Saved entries
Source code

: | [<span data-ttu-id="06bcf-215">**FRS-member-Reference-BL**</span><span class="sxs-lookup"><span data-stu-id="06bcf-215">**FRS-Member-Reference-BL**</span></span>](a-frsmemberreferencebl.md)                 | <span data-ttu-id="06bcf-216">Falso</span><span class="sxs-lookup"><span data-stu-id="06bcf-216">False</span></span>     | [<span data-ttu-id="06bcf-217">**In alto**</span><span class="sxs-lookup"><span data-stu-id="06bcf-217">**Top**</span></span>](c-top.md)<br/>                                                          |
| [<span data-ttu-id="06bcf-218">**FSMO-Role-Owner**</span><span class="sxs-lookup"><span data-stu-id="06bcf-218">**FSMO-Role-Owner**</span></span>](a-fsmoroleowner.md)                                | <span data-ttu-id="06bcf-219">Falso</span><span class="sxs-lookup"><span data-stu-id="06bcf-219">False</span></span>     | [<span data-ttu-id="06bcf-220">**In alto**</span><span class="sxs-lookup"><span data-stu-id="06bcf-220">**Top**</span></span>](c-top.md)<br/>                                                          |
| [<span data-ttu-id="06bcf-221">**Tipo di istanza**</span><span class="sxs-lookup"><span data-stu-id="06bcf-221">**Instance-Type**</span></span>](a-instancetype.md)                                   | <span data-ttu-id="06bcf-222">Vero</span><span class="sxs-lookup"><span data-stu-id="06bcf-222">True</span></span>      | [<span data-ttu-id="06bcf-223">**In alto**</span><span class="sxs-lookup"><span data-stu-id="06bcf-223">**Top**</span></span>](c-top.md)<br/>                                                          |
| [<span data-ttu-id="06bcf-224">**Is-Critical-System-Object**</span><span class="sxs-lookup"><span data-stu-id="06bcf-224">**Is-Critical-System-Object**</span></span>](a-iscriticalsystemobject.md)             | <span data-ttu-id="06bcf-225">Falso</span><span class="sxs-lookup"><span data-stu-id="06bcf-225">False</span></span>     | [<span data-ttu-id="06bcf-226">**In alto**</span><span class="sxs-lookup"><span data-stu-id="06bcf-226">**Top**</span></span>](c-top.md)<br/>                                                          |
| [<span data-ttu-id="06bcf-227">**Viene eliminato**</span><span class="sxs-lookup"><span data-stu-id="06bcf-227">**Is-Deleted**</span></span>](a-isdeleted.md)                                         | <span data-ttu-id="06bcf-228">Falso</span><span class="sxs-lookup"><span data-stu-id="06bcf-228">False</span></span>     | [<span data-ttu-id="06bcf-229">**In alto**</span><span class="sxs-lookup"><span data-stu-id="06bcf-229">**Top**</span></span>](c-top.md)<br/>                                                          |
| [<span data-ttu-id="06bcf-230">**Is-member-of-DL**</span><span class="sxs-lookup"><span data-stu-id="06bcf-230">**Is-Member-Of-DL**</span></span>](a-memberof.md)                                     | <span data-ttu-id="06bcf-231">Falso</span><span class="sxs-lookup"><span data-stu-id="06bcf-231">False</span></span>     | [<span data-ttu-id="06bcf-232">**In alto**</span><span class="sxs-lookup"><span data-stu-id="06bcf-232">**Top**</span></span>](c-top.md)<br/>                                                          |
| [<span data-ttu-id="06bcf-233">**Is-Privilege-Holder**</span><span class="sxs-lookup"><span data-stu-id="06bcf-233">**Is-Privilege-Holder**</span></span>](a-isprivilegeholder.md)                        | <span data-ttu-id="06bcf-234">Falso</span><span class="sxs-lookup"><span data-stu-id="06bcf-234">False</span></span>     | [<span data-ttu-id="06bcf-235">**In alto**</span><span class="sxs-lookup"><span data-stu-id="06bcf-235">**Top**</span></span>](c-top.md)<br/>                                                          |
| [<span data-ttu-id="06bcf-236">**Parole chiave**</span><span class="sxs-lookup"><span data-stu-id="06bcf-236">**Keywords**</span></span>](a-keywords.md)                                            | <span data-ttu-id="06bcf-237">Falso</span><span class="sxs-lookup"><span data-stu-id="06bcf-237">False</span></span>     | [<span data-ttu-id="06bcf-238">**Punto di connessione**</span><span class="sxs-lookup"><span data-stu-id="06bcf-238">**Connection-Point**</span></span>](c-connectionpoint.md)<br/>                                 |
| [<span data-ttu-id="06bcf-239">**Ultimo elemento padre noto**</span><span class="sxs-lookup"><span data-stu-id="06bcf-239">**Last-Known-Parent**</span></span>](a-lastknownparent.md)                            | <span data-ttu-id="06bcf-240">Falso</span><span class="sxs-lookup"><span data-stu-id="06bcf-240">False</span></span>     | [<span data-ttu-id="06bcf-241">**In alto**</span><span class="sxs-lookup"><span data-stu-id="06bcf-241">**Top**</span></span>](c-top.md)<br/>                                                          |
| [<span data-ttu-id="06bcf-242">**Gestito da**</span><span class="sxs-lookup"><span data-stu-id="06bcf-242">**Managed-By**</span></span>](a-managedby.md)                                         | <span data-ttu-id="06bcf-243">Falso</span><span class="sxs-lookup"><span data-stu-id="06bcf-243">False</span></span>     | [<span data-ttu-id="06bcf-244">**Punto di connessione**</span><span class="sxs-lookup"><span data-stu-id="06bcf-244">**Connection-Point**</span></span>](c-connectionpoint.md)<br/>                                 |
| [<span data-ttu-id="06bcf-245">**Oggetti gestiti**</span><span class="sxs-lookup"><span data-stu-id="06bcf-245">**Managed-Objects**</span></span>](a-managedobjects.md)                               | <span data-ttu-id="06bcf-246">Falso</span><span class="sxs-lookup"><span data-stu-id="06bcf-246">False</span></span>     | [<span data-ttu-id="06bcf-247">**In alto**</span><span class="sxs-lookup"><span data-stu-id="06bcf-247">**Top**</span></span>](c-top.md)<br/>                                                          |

→ **Assigned task**
Every entry shown above should be transcribed without alteration.

→ **Finished exercise**
Source code

: | [<span data-ttu-id="06bcf-215">**FRS-member-Reference-BL**</span><span class="sxs-lookup"><span data-stu-id="06bcf-215">**FRS-Member-Reference-BL**</span></span>](a-frsmemberreferencebl.md)                 | <span data-ttu-id="06bcf-216">Falso</span><span class="sxs-lookup"><span data-stu-id="06bcf-216">False</span></span>     | [<span data-ttu-id="06bcf-217">**In alto**</span><span class="sxs-lookup"><span data-stu-id="06bcf-217">**Top**</span></span>](c-top.md)<br/>                                                          |
| [<span data-ttu-id="06bcf-218">**FSMO-Role-Owner**</span><span class="sxs-lookup"><span data-stu-id="06bcf-218">**FSMO-Role-Owner**</span></span>](a-fsmoroleowner.md)                                | <span data-ttu-id="06bcf-219">Falso</span><span class="sxs-lookup"><span data-stu-id="06bcf-219">False</span></span>     | [<span data-ttu-id="06bcf-220">**In alto**</span><span class="sxs-lookup"><span data-stu-id="06bcf-220">**Top**</span></span>](c-top.md)<br/>                                                          |
| [<span data-ttu-id="06bcf-221">**Tipo di istanza**</span><span class="sxs-lookup"><span data-stu-id="06bcf-221">**Instance-Type**</span></span>](a-instancetype.md)                                   | <span data-ttu-id="06bcf-222">Vero</span><span class="sxs-lookup"><span data-stu-id="06bcf-222">True</span></span>      | [<span data-ttu-id="06bcf-223">**In alto**</span><span class="sxs-lookup"><span data-stu-id="06bcf-223">**Top**</span></span>](c-top.md)<br/>                                                          |
| [<span data-ttu-id="06bcf-224">**Is-Critical-System-Object**</span><span class="sxs-lookup"><span data-stu-id="06bcf-224">**Is-Critical-System-Object**</span></span>](a-iscriticalsystemobject.md)             | <span data-ttu-id="06bcf-225">Falso</span><span class="sxs-lookup"><span data-stu-id="06bcf-225">False</span></span>     | [<span data-ttu-id="06bcf-226">**In alto**</span><span class="sxs-lookup"><span data-stu-id="06bcf-226">**Top**</span></span>](c-top.md)<br/>                                                          |
| [<span data-ttu-id="06bcf-227">**Viene eliminato**</span><span class="sxs-lookup"><span data-stu-id="06bcf-227">**Is-Deleted**</span></span>](a-isdeleted.md)                                         | <span data-ttu-id="06bcf-228">Falso</span><span class="sxs-lookup"><span data-stu-id="06bcf-228">False</span></span>     | [<span data-ttu-id="06bcf-229">**In alto**</span><span class="sxs-lookup"><span data-stu-id="06bcf-229">**Top**</span></span>](c-top.md)<br/>                                                          |
| [<span data-ttu-id="06bcf-230">**Is-member-of-DL**</span><span class="sxs-lookup"><span data-stu-id="06bcf-230">**Is-Member-Of-DL**</span></span>](a-memberof.md)                                     | <span data-ttu-id="06bcf-231">Falso</span><span class="sxs-lookup"><span data-stu-id="06bcf-231">False</span></span>     | [<span data-ttu-id="06bcf-232">**In alto**</span><span class="sxs-lookup"><span data-stu-id="06bcf-232">**Top**</span></span>](c-top.md)<br/>                                                          |
| [<span data-ttu-id="06bcf-233">**Is-Privilege-Holder**</span><span class="sxs-lookup"><span data-stu-id="06bcf-233">**Is-Privilege-Holder**</span></span>](a-isprivilegeholder.md)                        | <span data-ttu-id="06bcf-234">Falso</span><span class="sxs-lookup"><span data-stu-id="06bcf-234">False</span></span>     | [<span data-ttu-id="06bcf-235">**In alto**</span><span class="sxs-lookup"><span data-stu-id="06bcf-235">**Top**</span></span>](c-top.md)<br/>                                                          |
| [<span data-ttu-id="06bcf-236">**Parole chiave**</span><span class="sxs-lookup"><span data-stu-id="06bcf-236">**Keywords**</span></span>](a-keywords.md)                                            | <span data-ttu-id="06bcf-237">Falso</span><span class="sxs-lookup"><span data-stu-id="06bcf-237">False</span></span>     | [<span data-ttu-id="06bcf-238">**Punto di connessione**</span><span class="sxs-lookup"><span data-stu-id="06bcf-238">**Connection-Point**</span></span>](c-connectionpoint.md)<br/>                                 |
| [<span data-ttu-id="06bcf-239">**Ultimo elemento padre noto**</span><span class="sxs-lookup"><span data-stu-id="06bcf-239">**Last-Known-Parent**</span></span>](a-lastknownparent.md)                            | <span data-ttu-id="06bcf-240">Falso</span><span class="sxs-lookup"><span data-stu-id="06bcf-240">False</span></span>     | [<span data-ttu-id="06bcf-241">**In alto**</span><span class="sxs-lookup"><span data-stu-id="06bcf-241">**Top**</span></span>](c-top.md)<br/>                                                          |
| [<span data-ttu-id="06bcf-242">**Gestito da**</span><span class="sxs-lookup"><span data-stu-id="06bcf-242">**Managed-By**</span></span>](a-managedby.md)                                         | <span data-ttu-id="06bcf-243">Falso</span><span class="sxs-lookup"><span data-stu-id="06bcf-243">False</span></span>     | [<span data-ttu-id="06bcf-244">**Punto di connessione**</span><span class="sxs-lookup"><span data-stu-id="06bcf-244">**Connection-Point**</span></span>](c-connectionpoint.md)<br/>                                 |
| [<span data-ttu-id="06bcf-245">**Oggetti gestiti**</span><span class="sxs-lookup"><span data-stu-id="06bcf-245">**Managed-Objects**</span></span>](a-managedobjects.md)                               | <span data-ttu-id="06bcf-246">Falso</span><span class="sxs-lookup"><span data-stu-id="06bcf-246">False</span></span>     | [<span data-ttu-id="06bcf-247">**In alto**</span><span class="sxs-lookup"><span data-stu-id="06bcf-247">**Top**</span></span>](c-top.md)<br/>                                                          |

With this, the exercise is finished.